Problem statement: Gather every line in the records that contains the word "value".

Task input:
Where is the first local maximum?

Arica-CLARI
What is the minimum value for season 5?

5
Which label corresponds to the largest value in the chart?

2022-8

---

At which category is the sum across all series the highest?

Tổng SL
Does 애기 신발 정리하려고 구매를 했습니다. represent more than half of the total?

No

Result:
What is the minimum value for season 5?
Which label corresponds to the largest value in the chart?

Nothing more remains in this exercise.